I've played around with the WPF Popup Control and as far as I can see, the Visibility property is superfluous.

If you have a Popup with IsOpen = True, it will be visible even if its Visibility = Collapsed.

If you have a Popup with IsOpen = False, then its Visibility will be Collapsed, and will remain "Collapsed" when IsOpen changes to true, and it will appear. (i.e. you'll have something that appears on your screen, even though Snoop says it is Collapsed.)

Why does the Popup control have both these properties? Am I missing something here?

+1  A: 

I believe you are correct... it is pretty much superfluous. I think the issue is that the Visibility property is inherited from UIElement and could be interpreted to be "Should this have a normal visual representation".

Since a Popup doesn't have any visual representation in it's "default state... i.e.: when it's closed, the property doesn't mean much. IsOpen, however, is more of a behavior based property... i.e.: "Should a user be allowed to interact with my normally-hidden contents?". Or perhaps I'm just justifying Microsoft's work, here.

At the end of the day, anything that has a UI representation inherits from UIElement and therefore gets the Visibility property... even in cases where it doesn't mean anything.

Ben Von Handorf
@Ben Von Handorf: "...anything that has a UI representation inherits from UIElement and therefore gets the Visibility property... even in cases where it doesn't mean anything." In other words, I can expect to find quite a number of properties that are kind-of useless, just because they are inherited?
cfouche
I don't think many of them will be useless, but it's always possible. This case is somewhat weird, since if they re-used Visibility to mean `Open` that would surprise most developers. This more of an exception case since Popup doesn't have a "normal" visual representation, while almost everything else that inherits from `UIElement` does (I can't think of another counter-example off the top of my head).
Ben Von Handorf
A: 

MSDN gives a complete mean and purpose for both.

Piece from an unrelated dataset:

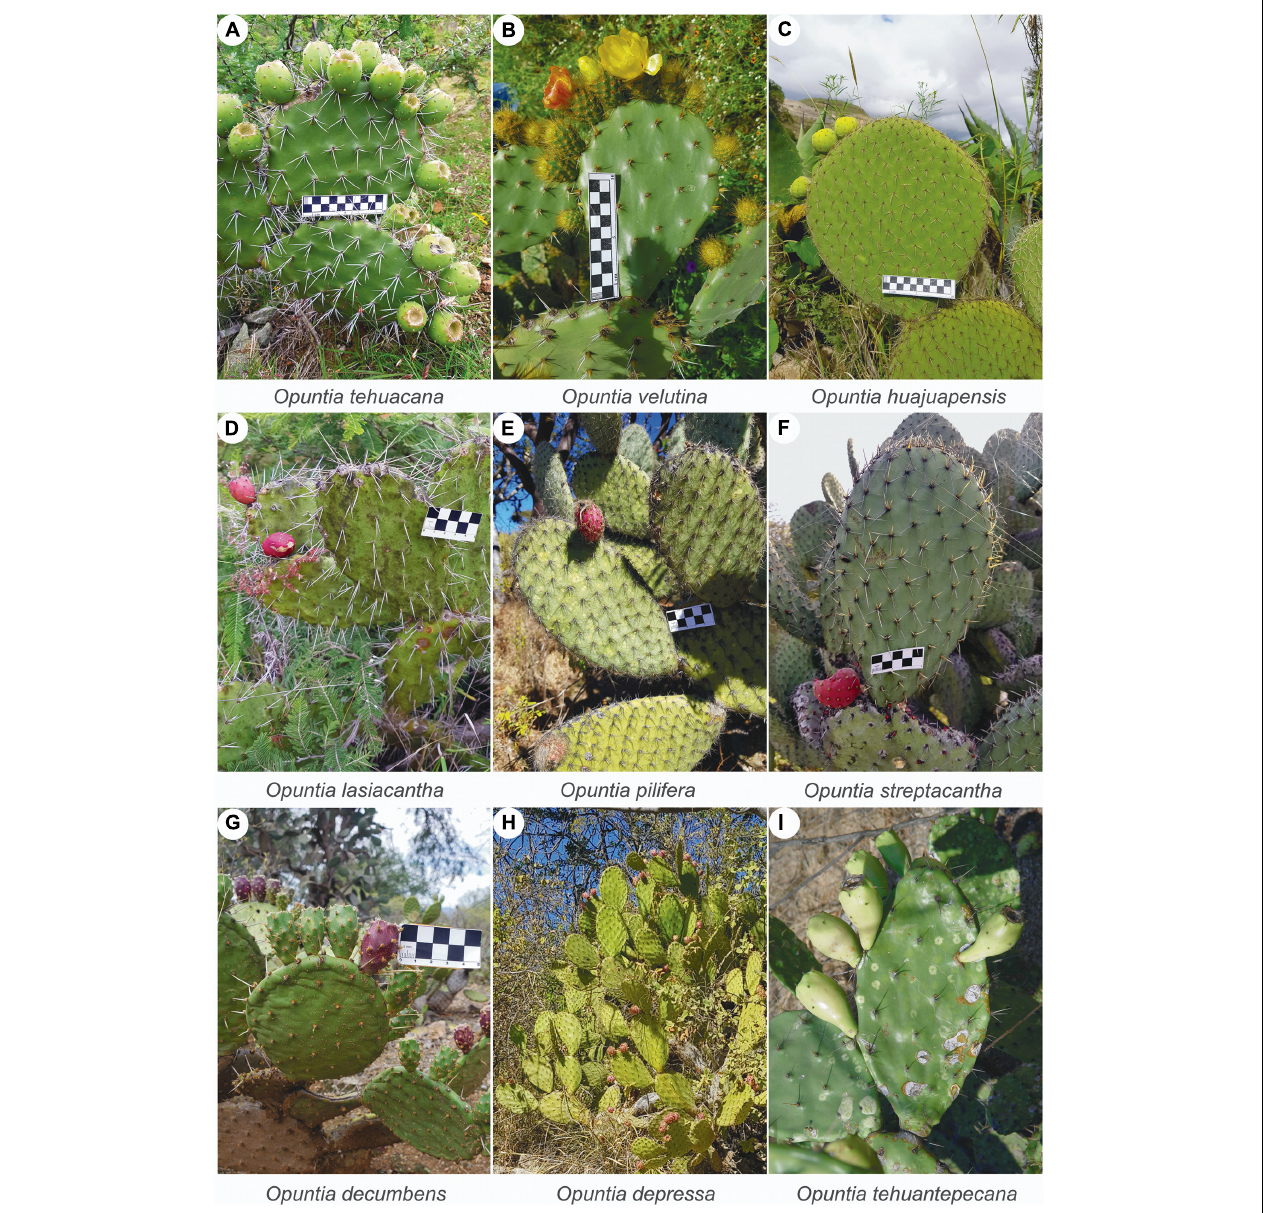
FIGURE 1 | (A–I) Images of the nine Opuntia species analyzed on this work. (C,E) Species O. huajuapensis and O. pilifera putative parentals of O. tehuacana , as proposed by Arias et al. (2012). Photos by X. Granados and S.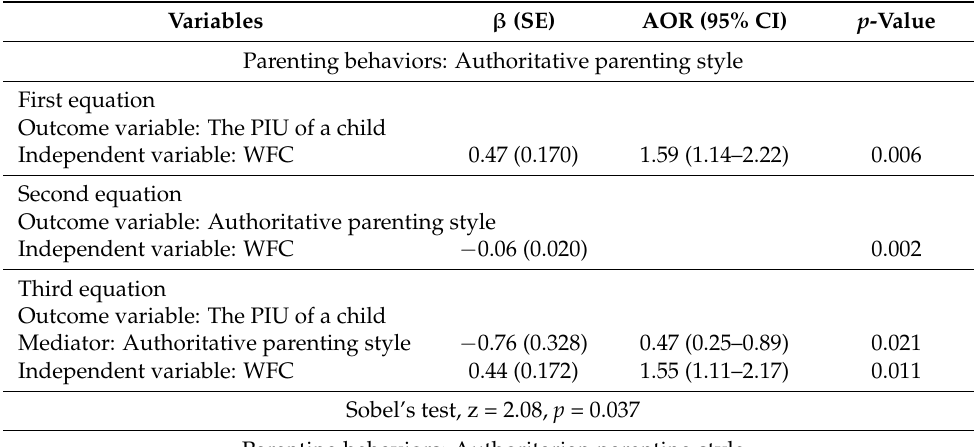
Table 3. Hypothesis testing for a mediating effect of parenting style on the association between WFC and the PIU of a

Popup.IsOpen - Gets or sets a value that indicates whether the Popup is visible.

Popup.Visibility - Gets or sets the user interface (UI) visibility of this element. It is inherited from UIElement.

viky
Yep - I read those two descriptions before posting the question. The Popup.Visibility description says "Gets or sets the user interface (UI) visibility of this element". But that's exactly the thing - it doesn't.